WHO recently announced that Armenia has eliminated mother-to-child transmission of HIV, the Republic of Moldova has eliminated mother-to-child transmission of syphilis, and Thailand and Belarus have eliminated mother-to-child transmission of both infections.
“It is immensely encouraging to see countries succeed in eliminating mother-to-child transmission [(MTCT)] of these two infections,” WHO Director-General Margaret Chan, MD, said in a press release. “This is a tremendous achievement — a clear signal that the world is on the way to an AIDS-free generation.”
Progress made in reducing HIV, syphilis MTCT in Europe
The reduction in new cases of HIV and congenital syphilis infections in Armenia, the Republic of Moldova and Belarus were achieved as a result of efforts ensuring early access to free services for pregnant women, testing for the women and their partners, and early diagnosis in infants, according to WHO’s Regional Office for Europe. The European region has the world’s highest percentage of pregnant women with HIV receiving ART, with up to 95% receiving the treatment. In addition, more than 70% of infants born to mothers with HIV are tested within 2 months of birth.
“After 2 decades of intensive efforts in the region, we now have validated proof that it is possible to realize the right of all children to be born HIV-free,” Marie-Pierre Poirier, regional director for UNICEF in Europe and Central Asia, said in the release. “As we move forward, it is important that children have equitable access to services that can help them thrive and develop in a supportive family environment, with their mothers alive and nurturing their well-being.”
Thailand first HIV-endemic country to eliminate MTCT
Although Cuba became the first country to end MTCT of both HIV and syphilis last year, Thailand is the first country with a large HIV epidemic to “ensure an AIDS-free generation,” according to WHO’s Regional Office for South-East Asia. The country’s ministry of health reported that 98% of all pregnant women with HIV have access to ART, reducing the rate of MTCT to less than 2%. The number of infants who contracted HIV through their mothers declined 90% from 2000 to 2015, and the amount of new infections among women of childbearing age declined 87% from 2000 to 2014.
“Thailand has turned around its epidemic and transformed the lives of thousands of women and children affected by HIV,” Michel Sidibé, executive director of the Joint United Nations Program on HIV/AIDS (UNAIDS), said in the release. “Thailand’s progress shows how much can be achieved when science and medicine are underpinned by sustained political commitment.”

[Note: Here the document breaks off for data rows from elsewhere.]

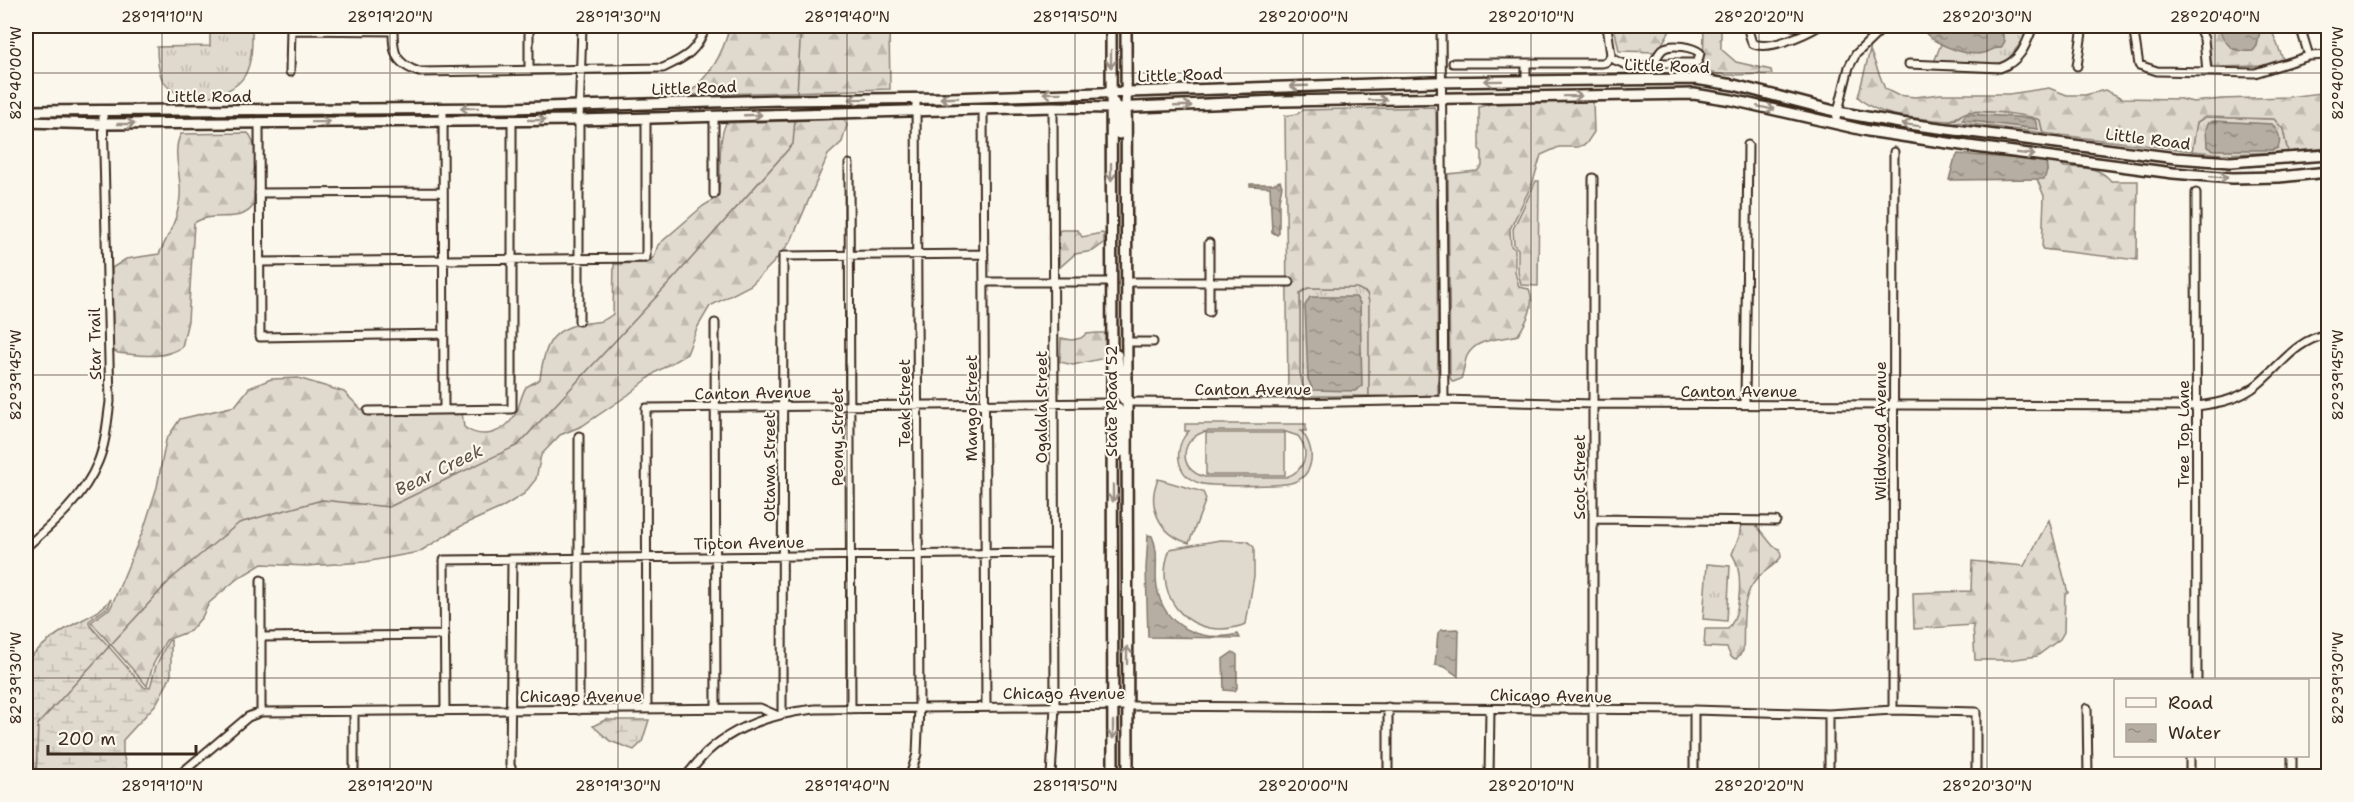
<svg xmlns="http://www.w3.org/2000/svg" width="2354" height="802" viewBox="0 0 2354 802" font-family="'Shantell Sans',sans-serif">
  <defs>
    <pattern id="grass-tufts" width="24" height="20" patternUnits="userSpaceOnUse" patternTransform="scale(1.5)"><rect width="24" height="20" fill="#dfd9ce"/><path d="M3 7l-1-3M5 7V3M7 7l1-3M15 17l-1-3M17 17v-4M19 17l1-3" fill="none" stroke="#c0bab0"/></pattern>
    <pattern id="forest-firs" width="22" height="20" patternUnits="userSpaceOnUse" patternTransform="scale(1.5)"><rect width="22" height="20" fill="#dfd9ce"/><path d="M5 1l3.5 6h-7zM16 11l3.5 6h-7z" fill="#c0bab0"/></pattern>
    <pattern id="wetland-marsh" width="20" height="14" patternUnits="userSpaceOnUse" patternTransform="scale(1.5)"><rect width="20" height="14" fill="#dfd9ce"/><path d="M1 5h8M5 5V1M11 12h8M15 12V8" fill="none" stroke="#c0bab0"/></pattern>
    <pattern id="water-ripples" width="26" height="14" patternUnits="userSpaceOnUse" patternTransform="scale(1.5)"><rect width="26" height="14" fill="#b6aea2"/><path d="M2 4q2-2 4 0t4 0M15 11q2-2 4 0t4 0" fill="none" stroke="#958e83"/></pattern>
  </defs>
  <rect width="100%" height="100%" fill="#fbf7ec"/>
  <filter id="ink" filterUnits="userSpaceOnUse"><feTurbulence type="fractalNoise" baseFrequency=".0167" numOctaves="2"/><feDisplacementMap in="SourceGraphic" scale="12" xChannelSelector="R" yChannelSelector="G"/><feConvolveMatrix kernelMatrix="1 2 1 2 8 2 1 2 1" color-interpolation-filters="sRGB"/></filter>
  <g filter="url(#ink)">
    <path fill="url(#grass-tufts)" stroke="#8d8276" stroke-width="1.5" d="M210,26H252C252,43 253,59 245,75C231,100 176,107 162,79C158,69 157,57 157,47L210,46Z
      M1998,26H2028L2023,40L2006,62L1984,65L1934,62L1941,44C1956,50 1981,54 1995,47L2001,48L2003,34Z
      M1965,112C1988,112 2018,110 2040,120L2043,133L1948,121L1956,119Z
      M2205,117L2274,119L2283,129L2288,152L2223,154L2192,151L2197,122Z
      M1308,288H1357L1367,293L1369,302V396H1305L1300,373V293Z
      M1707,564L1730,566L1727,621L1703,619Z"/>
    <path fill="url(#forest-firs)" stroke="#8d8276" stroke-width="1.5" d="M730,26H889L890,89L688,95C712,71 721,59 730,26Z
      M1614,26H1673L1657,52L1619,51Z
      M1704,26H1723L1721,31V49L1736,62L1771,70L1772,74L1728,75L1703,72Z
      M2201,26H2270L2283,59L2261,66L2212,67L2209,44Z
      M1870,50L1885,89L1897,95L1915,97L1941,94H2009L2049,88L2067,95H2085L2105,90L2122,98L2181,99L2193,102L2221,99L2288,97L2328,92V148L2288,152L2283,129L2274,119L2205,117L2197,122L2192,151L2043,133L2040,120C2029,115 1975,108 1965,113C1958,116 1956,119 1948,121C1920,118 1879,119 1858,97Z
      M1593,101L1594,132L1586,144L1578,147H1559L1541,155L1533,182L1510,229L1511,246L1515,249V272L1519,287L1529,289C1536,305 1527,321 1518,335C1501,340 1477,337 1467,356C1464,363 1464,372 1461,379L1453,382L1450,378L1448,174L1477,171L1482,166V152L1479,149V107L1490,104Z
      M1434,107L1436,113L1438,395L1432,398L1369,396V302L1367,293L1357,288H1308L1300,293V373L1305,396H1288L1285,116L1297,114L1303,110Z
      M844,119L847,125L842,142L828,155L791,241L773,263L751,285L710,306L697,328L687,354L656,372L628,395L582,426L560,435L541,455L536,479L524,494L501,508L463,525L419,552L365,562L307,566L262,564L237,579L209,603L202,617L190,631L166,640L153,665L147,686L91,622L111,607L144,528L157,487L166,440L180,419L235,406L249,388L271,379L298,378L344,392L367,415L462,413L464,427C483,441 505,433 516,413C520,405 521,395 526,387L540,379C544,347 550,327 587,323C601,321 601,323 613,314L614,264L645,263L654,257L658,245L703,206L718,197C723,173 716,145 726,123Z
      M248,133C261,146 254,188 253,206C240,225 213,210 194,223L188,321L182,347C162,360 140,355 118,353L113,350L112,268L126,259L159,254C168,236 179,216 180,196C182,176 171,151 181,134Z
      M2046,161L2060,162L2064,167C2083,168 2099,166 2111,181H2138L2137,260L2042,249L2044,196L2037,179L2044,178L2047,171Z
      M1536,181H1539L1538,286L1521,285L1518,272V249L1514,245L1513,229Z
      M1061,230H1078L1082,237L1102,233L1104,234V243L1093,251L1075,254L1059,268V231Z
      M1097,333H1105V358L1073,365L1060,362L1061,338L1072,340L1081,338L1086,334Z
      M2049,520L2068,593L2065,594L2064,632L2060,639L2037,656L2009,660H1975L1973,625L1914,629L1913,593L1971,591L1972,561L2024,566Z
      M1741,524H1755L1773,546L1780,549L1781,557C1774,567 1764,570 1757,579C1739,598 1745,626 1743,651L1736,659L1731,657L1727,648L1704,647L1705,629H1728C1741,613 1744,571 1732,554L1739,537Z"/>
    <path fill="url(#wetland-marsh)" stroke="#8d8276" stroke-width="1.5" d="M111,599L109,606L89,621V624L145,688L150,687L156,666L168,641L171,640V675L167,684L156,704L123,740V753L128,776H26V661C39,648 52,637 67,628C84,618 99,614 111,599Z
      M607,719V720H649L642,742L634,750L610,741L593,726Z"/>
    <path fill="#dfd9ce" stroke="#8d8276" stroke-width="1.5" fill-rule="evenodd" d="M1185,424H1306V431H1301C1316,447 1316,476 1291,483C1279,486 1210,487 1199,483C1175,475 1173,447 1189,431H1185ZM1283,431L1298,436C1311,452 1305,471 1286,477H1205C1176,470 1180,436 1208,431Z
      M1206,433H1285V475H1206Z
      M1158,479L1203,492L1206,499L1189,543C1160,535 1146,506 1158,479Z
      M1220,540L1247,541L1254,547V576L1246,624C1194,644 1150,600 1170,549Z"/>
    <path fill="url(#water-ripples)" stroke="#85796d" stroke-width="1.5" d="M1921,26H1998L2005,41L2001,48C1992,47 1991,52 1984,53C1966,57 1928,43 1921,26Z
      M2217,26H2261L2257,46L2253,51C2229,53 2227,45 2217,26Z
      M1966,114L2030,118L2035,120L2038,129L1962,120Z
      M2214,121L2272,124C2278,131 2282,138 2278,148L2272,150H2214L2207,147L2206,129L2208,123Z
      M1958,154L2046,161L2047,171L2044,179L1949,180L1954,161Z
      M1280,181L1282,186L1279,200V233L1277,235L1272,232L1270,187L1250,186V184H1273Z
      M1310,297H1356L1360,303L1362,386L1355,391L1313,390L1308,379L1305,306Z
      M1148,535L1152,536C1160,553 1154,570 1157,587C1163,627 1202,643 1238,634L1240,638L1148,637L1146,569Z
      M1457,629L1459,631L1458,676L1445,667L1435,665L1438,633L1441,630Z
      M1233,652L1237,655V688L1235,691L1224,690L1223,659Z"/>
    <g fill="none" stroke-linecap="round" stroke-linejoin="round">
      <path stroke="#85796d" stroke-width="1.5" d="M797,93L801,26
        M36,776L38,724L172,578L239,523L322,500L389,507L518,445L673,279L793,144L795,119"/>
      <defs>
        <path id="minor" d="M393,26C393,51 393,63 419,72L663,68C687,57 697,51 706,26
          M529,26V70
          M685,26L704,31
          M1441,26L1444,400
          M1755,26L1751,28L1749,33L1752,43C1767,52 1806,34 1819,26
          M1793,26H1803
          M2133,26L2139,65L2157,71L2255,73L2309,56L2328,55
          M2198,26L2204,39L2207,72
          M2300,26L2309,56
          M291,30L393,31
          M1610,58L1627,65L1640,67L1662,63H1695L1698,61L1700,53C1693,47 1672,43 1663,49C1658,53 1656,60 1652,65
          M1453,63H1602L1606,62L1611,55L1607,26
          M1526,63V81
          M1909,64L2000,68C2021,61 2026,45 2033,26
          M2077,66L2083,26
          M290,72L291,28
          M443,109L444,410
          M983,110L986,707
          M714,116V194
          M259,123L260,337L444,334
          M1835,123L1849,67L1856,54L1885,26
          M849,164L851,709
          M259,193L443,192
          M2196,193L2197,680
          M260,262L646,258V118
          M984,282H1112
          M1126,282H1290
          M1209,312V243
          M579,321V120L582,26
          M715,323L716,708
          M1126,342H1153
          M1126,402L1290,403L1444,400L1593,404L2197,406C2220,403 2240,399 2258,384C2282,364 2296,340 2328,334
          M1745,404L1748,145
          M368,411L512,409V120
          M579,436V710
          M1593,519L1776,521
          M26,547C54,523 84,497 98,462C106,443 107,422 110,402L103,112
          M512,560L510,765L514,776
          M261,580V712
          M261,637L445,635
          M2087,708L2088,776
          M647,709L646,408L1112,403
          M1893,710L1894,152
          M445,711L444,560L1054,553
          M782,713L783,256L984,254
          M2190,756V776
          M2292,756V776
          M178,776L248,717L261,712L760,708L776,715
          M354,776V712
          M686,776C693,768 700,759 707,752C736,725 778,713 815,709L1133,706L1694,710L1829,714L1893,710L1976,712V776
          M910,776L917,754L919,707L916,98
          M1051,776L1055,706L1053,107
          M1388,776V707
          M1489,776L1490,709
          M1593,776V178
          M1694,776V710
          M1829,776V714"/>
        <path id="major" d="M1111,26L1113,776
          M1126,26L1128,776
          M1114,103L1118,118L1119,134
          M26,111L511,108L782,100L950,98L1433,82L1695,79L1734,85L1838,112L1900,123L2176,158L2230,162L2328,155
          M26,122L103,124L579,120L1053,107L1111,108L1282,101L1694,94L1732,100L1868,131L1968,146L2173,173L2232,178L2279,177L2328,172
          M1117,355L1120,394L1126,402
          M1112,403L1118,409L1119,414L1120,452"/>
      </defs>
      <use href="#minor" stroke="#3b2a1e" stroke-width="11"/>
      <use href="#major" stroke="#3b2a1e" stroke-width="14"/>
      <use href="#minor" stroke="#fbf7ec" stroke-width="7"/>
      <use href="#major" stroke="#fbf7ec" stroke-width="9"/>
    </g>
    <defs><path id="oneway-shaft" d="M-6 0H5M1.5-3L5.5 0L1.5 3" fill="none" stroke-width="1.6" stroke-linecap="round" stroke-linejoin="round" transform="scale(1.5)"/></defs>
    <g stroke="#9b9085">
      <use href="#oneway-shaft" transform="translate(1111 59) rotate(90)"/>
      <use href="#oneway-shaft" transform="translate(1493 81) rotate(179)"/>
      <use href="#oneway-shaft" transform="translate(1299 86) rotate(178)"/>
      <use href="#oneway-shaft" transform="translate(1052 93) rotate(179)"/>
      <use href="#oneway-shaft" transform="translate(1573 96) rotate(-1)"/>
      <use href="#oneway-shaft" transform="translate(949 98) rotate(178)"/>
      <use href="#oneway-shaft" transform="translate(858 99) rotate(179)"/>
      <use href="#oneway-shaft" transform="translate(1378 100) rotate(-1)"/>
      <use href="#oneway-shaft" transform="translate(1183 106) rotate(-2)"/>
      <use href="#oneway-shaft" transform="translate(469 108) rotate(179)"/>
      <use href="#oneway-shaft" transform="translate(1766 108) rotate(12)"/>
      <use href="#oneway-shaft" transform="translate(753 115) rotate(-2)"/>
      <use href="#oneway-shaft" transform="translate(537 120)"/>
      <use href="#oneway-shaft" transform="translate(321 122) rotate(-1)"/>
      <use href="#oneway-shaft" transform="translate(126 124)"/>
      <use href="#oneway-shaft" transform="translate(1911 125) rotate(-173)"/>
      <use href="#oneway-shaft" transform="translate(2026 154) rotate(7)"/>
      <use href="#oneway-shaft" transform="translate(1111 172) rotate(90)"/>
      <use href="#oneway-shaft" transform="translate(2219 177) rotate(5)"/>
      <use href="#oneway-shaft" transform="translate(1113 493) rotate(90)"/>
      <use href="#oneway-shaft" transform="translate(1127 655) rotate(-90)"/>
      <use href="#oneway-shaft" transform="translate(1113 730) rotate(90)"/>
    </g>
  </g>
  <path fill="none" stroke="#3b2a1e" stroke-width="1.5" stroke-opacity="0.45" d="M162,26V776M390,26V776M618,26V776M847,26V776M1075,26V776M1303,26V776M1531,26V776M1759,26V776M1987,26V776M2215,26V680M26,73H2328M26,375H2328M26,678H2328M2215,756V776"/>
  <g text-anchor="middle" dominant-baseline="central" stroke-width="4.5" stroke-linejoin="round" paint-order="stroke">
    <g font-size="16" fill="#3b2a1e" stroke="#fbf7ec">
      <text transform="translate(1667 66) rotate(2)">Little Road</text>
      <text transform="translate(1180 75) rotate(-2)">Little Road</text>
      <text transform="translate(694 88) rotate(-2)">Little Road</text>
      <text x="209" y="96">Little Road</text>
      <text transform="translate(2148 139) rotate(7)">Little Road</text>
      <text transform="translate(95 344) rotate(-91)">Star Trail</text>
      <text x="1253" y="389">Canton Avenue</text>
      <text x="1739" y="391">Canton Avenue</text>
      <text transform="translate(753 393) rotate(-1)">Canton Avenue</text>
      <text transform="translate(1111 401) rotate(-90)">State Road 52</text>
      <text transform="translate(904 403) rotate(-90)">Teak Street</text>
      <text transform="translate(1041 407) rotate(-90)">Ogalala Street</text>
      <text transform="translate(971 408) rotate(-90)">Mango Street</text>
      <text transform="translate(1880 431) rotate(-90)">Wildwood Avenue</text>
      <text transform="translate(2183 434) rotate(-90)">Tree Top Lane</text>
      <text transform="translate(837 437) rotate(-90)">Peony Street</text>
      <text transform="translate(769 467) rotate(-90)">Ottawa Street</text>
      <text transform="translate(1579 477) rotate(-90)">Scot Street</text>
      <text transform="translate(749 543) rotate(-1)">Tipton Avenue</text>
      <text x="1064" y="693">Chicago Avenue</text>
      <text x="581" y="696">Chicago Avenue</text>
      <text transform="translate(1551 696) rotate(1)">Chicago Avenue</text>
    </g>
    <g font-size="18" font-style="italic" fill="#605246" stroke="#fbf7ec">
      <text transform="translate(439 470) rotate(-26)">Bear Creek</text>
    </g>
  </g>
  <rect width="2354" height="802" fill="none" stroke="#fbf7ec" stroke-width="66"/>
  <rect x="2114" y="679" width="195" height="78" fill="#fbf7ec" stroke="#aea59a" stroke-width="1.5"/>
  <rect x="2126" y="698" width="30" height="9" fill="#fbf7ec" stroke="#aea59a" stroke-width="1.5"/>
  <text x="2168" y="709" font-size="18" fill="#3b2a1e">Road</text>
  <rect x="2126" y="724" width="30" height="18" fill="url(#water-ripples)" stroke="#aea59a" stroke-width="1.5"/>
  <text x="2168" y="739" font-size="18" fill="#3b2a1e">Water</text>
  <path d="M48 745v9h148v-9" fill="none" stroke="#3b2a1e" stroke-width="3"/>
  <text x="57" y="745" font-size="18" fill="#3b2a1e" stroke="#fbf7ec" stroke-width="4.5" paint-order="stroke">200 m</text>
  <rect x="33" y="33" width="2288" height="736" fill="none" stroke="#3b2a1e" stroke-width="2"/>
  <g font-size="15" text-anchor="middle" fill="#3b2a1e">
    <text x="162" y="22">28°19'10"N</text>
    <text x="390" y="22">28°19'20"N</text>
    <text x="618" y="22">28°19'30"N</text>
    <text x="847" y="22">28°19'40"N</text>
    <text x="1075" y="22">28°19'50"N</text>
    <text x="1303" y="22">28°20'00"N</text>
    <text x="1531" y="22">28°20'10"N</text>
    <text x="1759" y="22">28°20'20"N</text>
    <text x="1987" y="22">28°20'30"N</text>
    <text x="2215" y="22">28°20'40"N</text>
    <text transform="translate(2338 73) rotate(-90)" y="5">82°40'00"W</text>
    <text transform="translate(16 73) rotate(-90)" y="5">82°40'00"W</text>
    <text transform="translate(2338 375) rotate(-90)" y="5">82°39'45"W</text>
    <text transform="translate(16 375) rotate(-90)" y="5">82°39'45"W</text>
    <text transform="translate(2338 678) rotate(-90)" y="5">82°39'30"W</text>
    <text transform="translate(16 678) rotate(-90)" y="5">82°39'30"W</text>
    <text x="162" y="791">28°19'10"N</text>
    <text x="390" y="791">28°19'20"N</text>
    <text x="618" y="791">28°19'30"N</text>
    <text x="847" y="791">28°19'40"N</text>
    <text x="1075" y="791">28°19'50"N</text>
    <text x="1303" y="791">28°20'00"N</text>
    <text x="1531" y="791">28°20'10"N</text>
    <text x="1759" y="791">28°20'20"N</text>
    <text x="1987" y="791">28°20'30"N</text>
  </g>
</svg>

Multipronged strategy sets example
In a recent MMWR, Rangsima Lolekha, MD, of the CDC’s Thailand/Southeast Asia Regional Office, and colleagues reviewed Thailand’s MTCT prevention interventions, which may serve as a model for other countries. According to their report, the elimination of MTCT in Thailand was attributable to clinical trials conducted in the country, the capacity of health care workers, national HIV education and 100% condom use campaigns, pilot prevention activities offering HIV testing and treatment for pregnant women, and a national prevention policy requiring all government hospitals to integrate MTCT prevention activities into routine maternal and child health services. Thailand’s success also was due to government engagement with civil society, people living with HIV and nongovernmental organizations to reduce stigma and discrimination, government funding of MTCT services and surveillance and evaluation systems.
With these activities and resources, Lolekha and colleagues reported that 98.3% of pregnant women had at least one clinic visit in 2015. Between 1998 and 2015, the percentage of pregnant women tested for HIV increased from 61.9% to 99.6%, and the use of ART for MTCT prevention increased from 64.6% to 95.6%. As a result, MTCT decreased from 24.2% in 1994 to 1.9% in 2015.
Moving forward, Thailand’s national AIDS strategy aims to reduce MTCT to less than 1% by 2030. According to preliminary data from an active case management network, approximately 80% of new perinatal infections occur among women who begin antenatal services late, have poor treatment adherence or acquire HIV after they are tested at their first antenatal appointment. In light of these data, health officials are now recommending the use of raltegravir, an integrase inhibitor associated with rapid activity, after 32 weeks of pregnancy and continual HIV testing.
“Data suggest that to reach an MTCT rate less than 1%, Thailand will need to strengthen ownership of prevention of MTCT at subnational and community levels, enhance prevention of MTCT monitoring and data use, ensure that HIV-positive migrants have access to HIV services; and sustain the active case management system,” Lolekha and colleagues wrote. – by Stephanie Viguers
Lolekha R, et al. MMWR Morb Mortal Wkly Rep. 2016;doi:10.15585/mmwr.mm6522a2.
Disclosure: Lolekha and colleagues report no relevant financial disclosures. Infectious Disease News was unable to confirm other relevant financial disclosures at the time of publication.